▸ WORK INSTRUCTION: Exclude the images, then return every line below exactly as written.

▸ RECORDED INFORMATION:
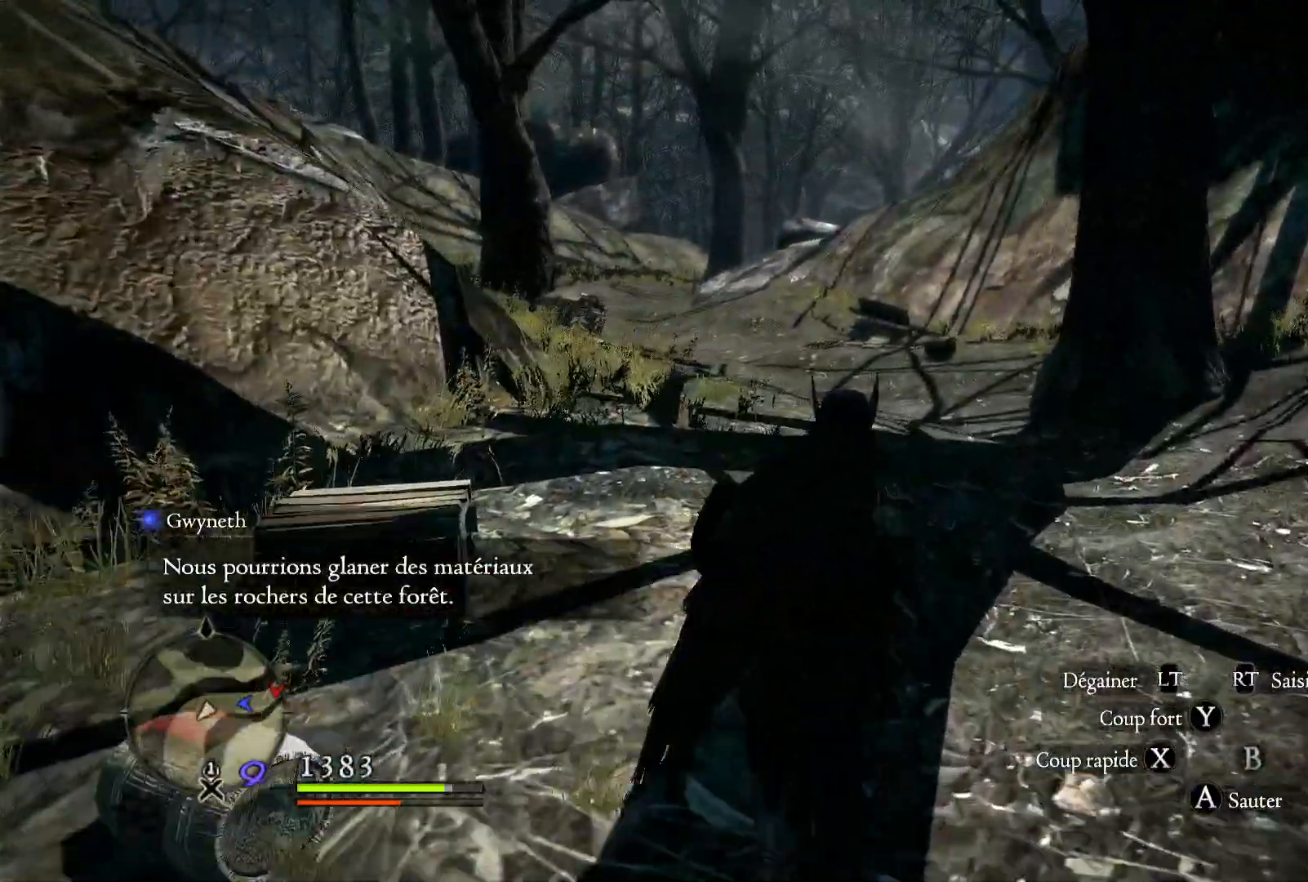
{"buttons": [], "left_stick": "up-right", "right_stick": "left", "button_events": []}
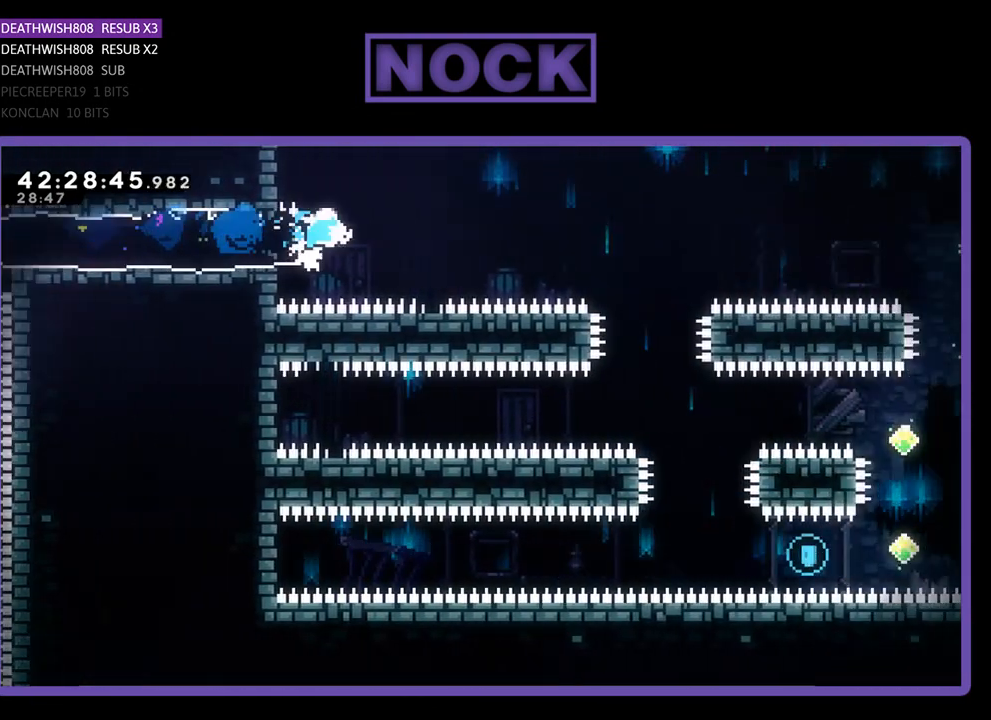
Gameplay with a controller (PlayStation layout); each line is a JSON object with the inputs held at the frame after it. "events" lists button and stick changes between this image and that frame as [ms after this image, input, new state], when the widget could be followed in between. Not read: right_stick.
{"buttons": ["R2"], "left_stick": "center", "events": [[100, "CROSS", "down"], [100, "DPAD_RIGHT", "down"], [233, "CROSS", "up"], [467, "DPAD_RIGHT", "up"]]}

▸ WRITTEN RESPONSE:
{"buttons": [], "left_stick": "up-right", "right_stick": "left", "button_events": []}
Gameplay with a controller (PlayStation layout); each line is a JSON object with the inputs held at the frame after it. "events" lists button and stick changes between this image and that frame as [ms after this image, input, new state], when the widget could be followed in between. Not read: right_stick.
{"buttons": ["R2"], "left_stick": "center", "events": [[100, "CROSS", "down"], [100, "DPAD_RIGHT", "down"], [233, "CROSS", "up"], [467, "DPAD_RIGHT", "up"]]}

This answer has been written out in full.